Erst Jahre später erreichte eine E-Mail die Stadtverwaltung. Absender: Carsten Kollmann aus Berlin. Er wolle die Stadtgeschichte richtigstellen, in der der Architekt des Fernsehturms bislang fälschlich als unbekannt bezeichnet wurde. „Das ist mein Vater.“ Diese kurze Botschaft sollte die Geschichte des Fernsehturms ein halbes Jahrhundert nach seiner Errichtung neu beleuchten.

„Mein Vater war ein eingewanderter Wessi“, erzählt Carsten Kollmann. Fragmentarisch setzte er das Leben seines Vaters Günther Kollmann aus dessen Nachlass zusammen. Carsten Kollmans Großeltern lebten in der Tangstedter Landstraße in Hamburg-Langenhorn und schenkten dort ihrem Sohn Günther am 14. Juni 1923 das Leben. Nach der Volksschule begann er mit 15 Jahren eine Tischlerlehre, die er 1942 beendete. Günther Kollmann arbeitete als Geselle, bis er zwei Jahre später zum Krieg an die Westfront eingezogen wurde und in französische Gefangenschaft geriet. 1947 studierte Kollmann an der Landeskunstschule in Hamburg und hielt sich mit Tischlerarbeiten über Wasser.

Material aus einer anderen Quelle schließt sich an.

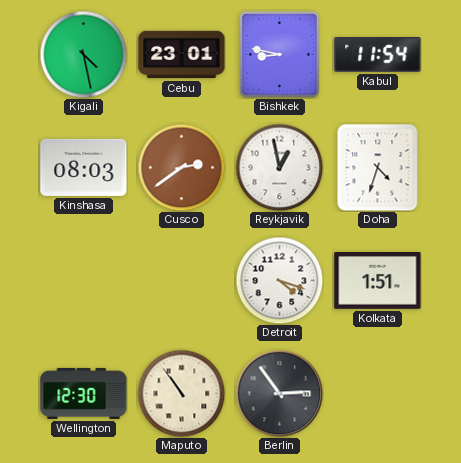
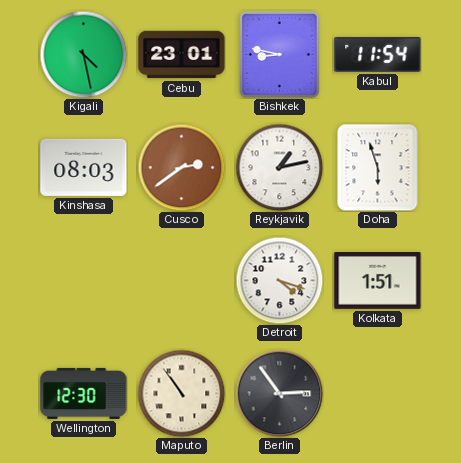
Reykjavik: 12:58 -> 1:13
Doha: 4:33 -> 5:57
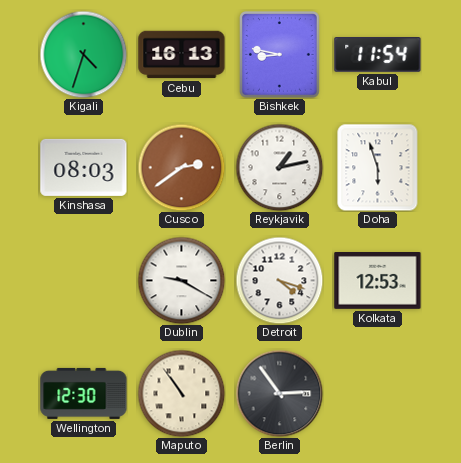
Kigali: 4:28 -> 4:33
Cebu: 23:01 -> 16:13
Dublin: none -> 9:20
Kolkata: 1:51 -> 12:53
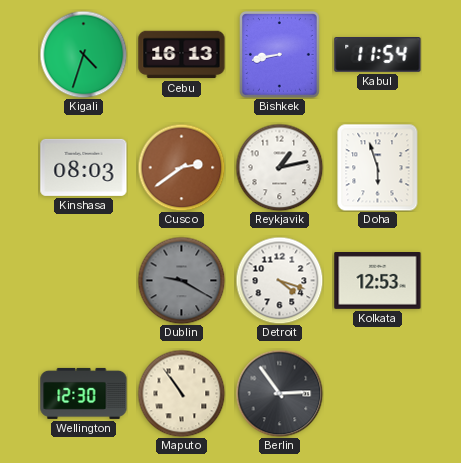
Bishkek: 8:47 -> 8:43
Dublin dial: white -> grey
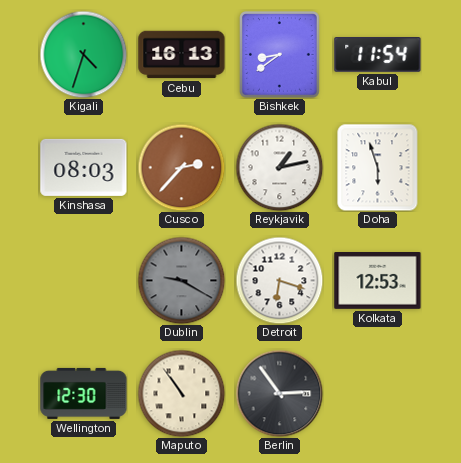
Bishkek: 8:43 -> 8:39
Cusco: 2:39 -> 2:37
Detroit: 4:18 -> 6:18
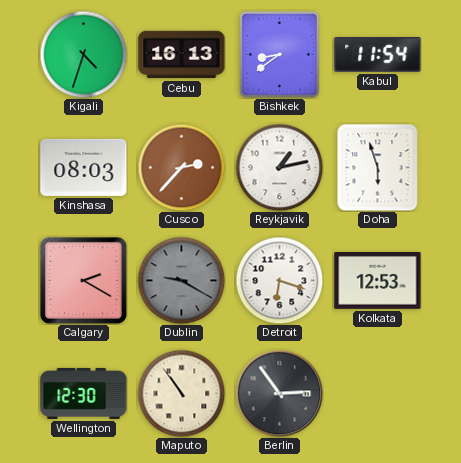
Calgary: none -> 2:20
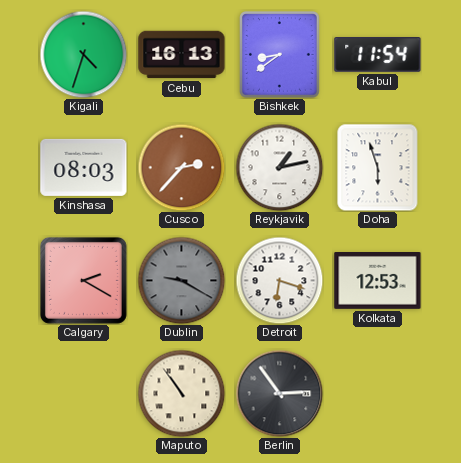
Wellington: 12:30 -> none
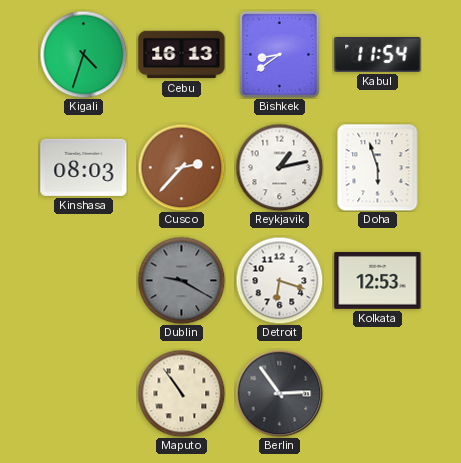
Calgary: 2:20 -> none
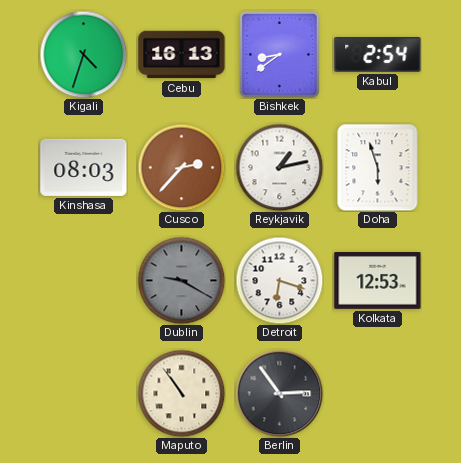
Kabul: 11:54 -> 2:54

Bis 1953 arbeitete er als selbstständiger Architekt und zog dann der Liebe zu Carstens Mutter wegen nach Ost-Berlin. Er bekam eine Stelle beim VEB Industrieprojektierung in Berlin und heiratete drei Jahre später Susi Limpert. „Vier Jahre danach wurde ich geboren“, erzählt Carsten Kollmann. Er und seine Mutter waren es, die Günther Kollmann in Ost-Berlin hielten. „Der Mauerbau hatte ihn überrascht“, sagt Carsten Kollmann. „Sonst wäre er bestimmt mit uns nach Hamburg zurückgegangen.“

So blieben Kollmanns in Berlin. Günther Kollmann wurde Mitglied im Bund Deutscher Architekten und sammelte Anfang der 60er-Jahre erste Erfahrungen in der Gleitbauweise, die zunächst bei Kühltürmen für Kraftwerke genutzt wurde und später auch beim Schweriner Fernsehturm Verwendung fand. Im Auftrag der VEB IPRO baute Günther Kollmann mit anderen Architekten an Fernsehtürmen in Dequede, im Kyffhäuser Raum und in Berlin mit. Das Schweriner Wahrzeichen entwarf der Architekt im Alleingang. Später arbeitete Günther Kollmann am „Palast der Republik“ mit.

1993 starb Günther Kollmann. Heute steht der Architekt des Schweriner Fernsehturms auch in der Stadtchronik.